→ **Problem requirements**
Which lines of the data below include the string "Versorgungsnetzwerk"? Return each of them.

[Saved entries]
* * * * * * *
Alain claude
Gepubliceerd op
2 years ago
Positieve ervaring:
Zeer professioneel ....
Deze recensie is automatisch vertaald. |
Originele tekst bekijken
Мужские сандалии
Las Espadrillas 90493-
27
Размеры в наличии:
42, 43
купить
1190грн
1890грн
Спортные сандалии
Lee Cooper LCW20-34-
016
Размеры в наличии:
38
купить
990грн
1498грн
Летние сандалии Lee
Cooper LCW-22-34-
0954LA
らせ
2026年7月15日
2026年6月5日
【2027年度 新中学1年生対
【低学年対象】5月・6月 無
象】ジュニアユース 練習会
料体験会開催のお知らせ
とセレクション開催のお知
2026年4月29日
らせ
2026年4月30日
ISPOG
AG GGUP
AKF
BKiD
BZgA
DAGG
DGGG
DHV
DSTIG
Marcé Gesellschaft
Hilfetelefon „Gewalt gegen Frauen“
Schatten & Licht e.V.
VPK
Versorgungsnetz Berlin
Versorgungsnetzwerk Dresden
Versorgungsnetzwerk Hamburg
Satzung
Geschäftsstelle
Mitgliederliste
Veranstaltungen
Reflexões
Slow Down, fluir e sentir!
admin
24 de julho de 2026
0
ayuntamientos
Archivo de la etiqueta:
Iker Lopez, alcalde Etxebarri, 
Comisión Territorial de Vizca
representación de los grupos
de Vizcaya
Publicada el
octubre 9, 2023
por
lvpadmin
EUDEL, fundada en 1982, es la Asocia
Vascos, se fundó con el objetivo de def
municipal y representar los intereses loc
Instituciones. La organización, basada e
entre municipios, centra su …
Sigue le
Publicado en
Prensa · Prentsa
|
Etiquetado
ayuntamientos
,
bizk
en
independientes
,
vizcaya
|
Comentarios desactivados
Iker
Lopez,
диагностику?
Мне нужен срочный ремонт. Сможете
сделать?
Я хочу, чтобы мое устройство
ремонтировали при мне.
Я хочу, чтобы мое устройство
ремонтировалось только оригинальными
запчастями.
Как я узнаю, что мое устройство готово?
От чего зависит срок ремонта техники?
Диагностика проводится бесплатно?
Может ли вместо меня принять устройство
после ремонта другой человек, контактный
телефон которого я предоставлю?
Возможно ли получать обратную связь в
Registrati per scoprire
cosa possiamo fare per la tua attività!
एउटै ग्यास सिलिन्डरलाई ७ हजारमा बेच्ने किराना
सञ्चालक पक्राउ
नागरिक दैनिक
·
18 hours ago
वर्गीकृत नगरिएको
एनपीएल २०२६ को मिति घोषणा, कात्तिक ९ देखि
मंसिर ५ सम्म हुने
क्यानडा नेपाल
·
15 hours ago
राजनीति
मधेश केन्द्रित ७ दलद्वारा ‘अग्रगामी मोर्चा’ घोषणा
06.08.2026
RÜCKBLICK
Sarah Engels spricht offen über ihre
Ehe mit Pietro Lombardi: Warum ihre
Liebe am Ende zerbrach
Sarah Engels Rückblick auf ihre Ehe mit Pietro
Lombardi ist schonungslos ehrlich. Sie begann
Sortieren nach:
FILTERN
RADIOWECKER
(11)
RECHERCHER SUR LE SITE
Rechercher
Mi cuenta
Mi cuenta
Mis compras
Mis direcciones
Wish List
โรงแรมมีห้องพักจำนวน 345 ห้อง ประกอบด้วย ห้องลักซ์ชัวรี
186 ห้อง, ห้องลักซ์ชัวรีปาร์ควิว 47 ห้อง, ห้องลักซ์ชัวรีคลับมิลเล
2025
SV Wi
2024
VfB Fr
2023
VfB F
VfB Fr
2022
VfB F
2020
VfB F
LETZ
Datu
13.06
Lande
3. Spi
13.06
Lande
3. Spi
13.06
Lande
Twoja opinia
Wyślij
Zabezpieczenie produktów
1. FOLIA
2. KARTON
* * * * * * *
→ **Answer to this task**
Versorgungsnetzwerk Dresden
Versorgungsnetzwerk Hamburg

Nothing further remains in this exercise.